_RECORDS TO PROCESS:_
+-------+

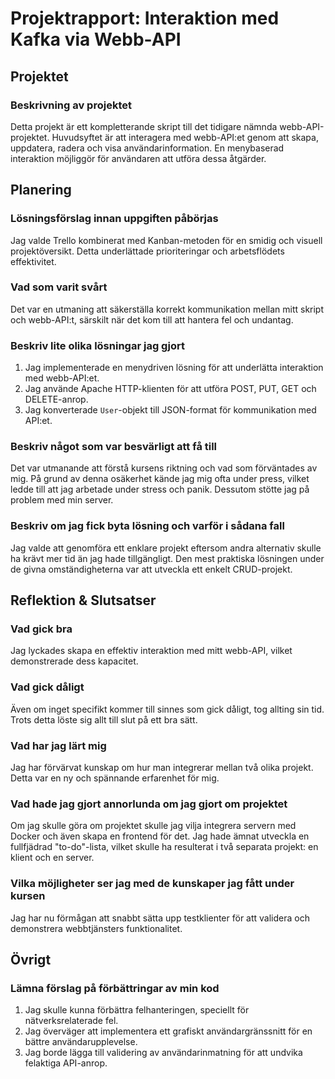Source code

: # Projektrapport: Interaktion med Kafka via Webb-API

## Projektet

### Beskrivning av projektet
Detta projekt är ett kompletterande skript till det tidigare nämnda webb-API-projektet. Huvudsyftet är att interagera med webb-API:et genom att skapa, uppdatera, radera och visa användarinformation. En menybaserad interaktion möjliggör för användaren att utföra dessa åtgärder.

## Planering

### Lösningsförslag innan uppgiften påbörjas
Jag valde Trello kombinerat med Kanban-metoden för en smidig och visuell projektöversikt. Detta underlättade prioriteringar och arbetsflödets effektivitet.

### Vad som varit svårt
Det var en utmaning att säkerställa korrekt kommunikation mellan mitt skript och webb-API:t, särskilt när det kom till att hantera fel och undantag.

### Beskriv lite olika lösningar jag gjort
1. Jag implementerade en menydriven lösning för att underlätta interaktion med webb-API:et.
2. Jag använde Apache HTTP-klienten för att utföra POST, PUT, GET och DELETE-anrop.
3. Jag konverterade `User`-objekt till JSON-format för kommunikation med API:et.

### Beskriv något som var besvärligt att få till
Det var utmanande att förstå kursens riktning och vad som förväntades av mig. På grund av denna osäkerhet kände jag mig ofta under press, vilket ledde till att jag arbetade under stress och panik. Dessutom stötte jag på problem med min server.

### Beskriv om jag fick byta lösning och varför i sådana fall
Jag valde att genomföra ett enklare projekt eftersom andra alternativ skulle ha krävt mer tid än jag hade tillgängligt. Den mest praktiska lösningen under de givna omständigheterna var att utveckla ett enkelt CRUD-projekt.

## Reflektion & Slutsatser

### Vad gick bra
Jag lyckades skapa en effektiv interaktion med mitt webb-API, vilket demonstrerade dess kapacitet.

### Vad gick dåligt
Även om inget specifikt kommer till sinnes som gick dåligt, tog allting sin tid. Trots detta löste sig allt till slut på ett bra sätt.

### Vad har jag lärt mig
Jag har förvärvat kunskap om hur man integrerar mellan två olika projekt. Detta var en ny och spännande erfarenhet för mig.

### Vad hade jag gjort annorlunda om jag gjort om projektet
Om jag skulle göra om projektet skulle jag vilja integrera servern med Docker och även skapa en frontend för det. Jag hade ämnat utveckla en fullfjädrad "to-do"-lista, vilket skulle ha resulterat i två separata projekt: en klient och en server.

### Vilka möjligheter ser jag med de kunskaper jag fått under kursen
Jag har nu förmågan att snabbt sätta upp testklienter för att validera och demonstrera webbtjänsters funktionalitet.

## Övrigt

### Lämna förslag på förbättringar av min kod
1. Jag skulle kunna förbättra felhanteringen, speciellt för nätverksrelaterade fel.
2. Jag överväger att implementera ett grafiskt användargränssnitt för en bättre användarupplevelse.
3. Jag borde lägga till validering av användarinmatning för att undvika felaktiga API-anrop.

+-------+

_PROBLEM TO WORK ON:_ The answer must be every line of the records above that holds the word "kommunikation".

_OUTPUT OF THE TASK:_
Det var en utmaning att säkerställa korrekt kommunikation mellan mitt skript och webb-API:t, särskilt när det kom till att hantera fel och undantag.
3. Jag konverterade `User`-objekt till JSON-format för kommunikation med API:et.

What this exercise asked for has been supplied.